Sanz: Well I have two answer’s for that. The first one is that when I saw the film for the first time in Toronto at the premiere I was so moved by the extraordinary ability for human beings to supersede horrible things that happen to them.

We have this enormous ability to care and to love and to move forward. And I’ll be real frank with you when I saw that movie and we got to the scene that I was expecting. I didn’t even think that it was about doing it about me it was just I was so into the movie. And by the time I think the movie was over, I think what happens is that you go on this journey and you leave a better person and I think it’s such a hopeful movie that it encourages you to be that kind of person to be a more giving person to be a stronger person.

I guess the second part which is really my own personal thing really was not I think an intention of the film or even ever even discussed between anyone on the film and me, not David or John or anyone. Given the way that things are in this country right now. For me, it was important to play an immigrant not only from Hispanic immigrants but a guy who’s a hero who lives and breathes for this country. Whose son died for this country. I think it’s important for people to see that. People forget where they come from who forget their grandfathers or great-grandfathers came over on boats.

I feel like it’s important for them. Even if it’s not a conscious decision but when you see that kind of person, you see that his loves and his pains and his respect for this nation as good as yours. As powerful as yours. it’s important for me that was a supremely important thing to convey and I’m glad that it’s that some people are seeing it that way and it makes me proud to be a part of the project. The film demonstrates the power and beauty of the human spirit. How much we can overcome and accomplish with love and kindness. I think that when you leave the theater after seeing Stronger you leave a little better person than when you went in.

Hidden Remote: Where can we find you on social media?

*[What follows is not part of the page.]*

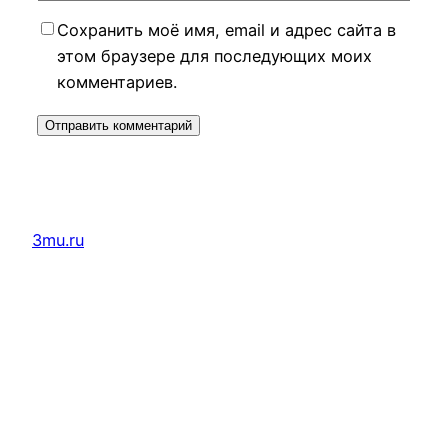
Сохранить моё имя, email и адрес сайта в
этом браузере для последующих моих
комментариев.
3mu.ru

Sanz: Twitter @MrCharlieV and Instagram @MrCharlieV

Hidden Remote: In the spirit of James Lipton, I have a few closing questions. If you could pick any role to play in any movie what would it be?

Sanz: Ha. My initial thought would be a spy in the James Bond mold, I really dig those movies.

But it was mentioned to me would I consider playing Carlos Arredondo (the character in Stronger) in a movie about him? I’ve learned to appreciate what that man did and what he does, that it would be an extraordinary honor to play him again.

Hidden Remote: What was the biggest prank on set that you were a part of?

Sanz: Not sure I’ve ever been in on a big prank but I will tell you that I once worked with Chuck Norris (whose real name is Carlos by the way) in the middle of nowhere Texas, he fought my double, I fought his, later as we watched as our doubles fight each other, he turned to me and said you’re pretty good, I said “you’re not so bad either”, then he jumped up, got on a helicopter and took off.

Hidden Remote: You need to get pumped up for an audition, what song do you listen to and why?

Sanz: Up: Eminem “Lose yourself” it’s surprisingly too close what it’s like when you gotta deliver a performance. Down: Joey by Concrete Blonde, you can’t take care of everyone in your life. General Chill: any Led Zeppelin or Sinatra. Masters to emulate.

Stronger is playing in select theaters.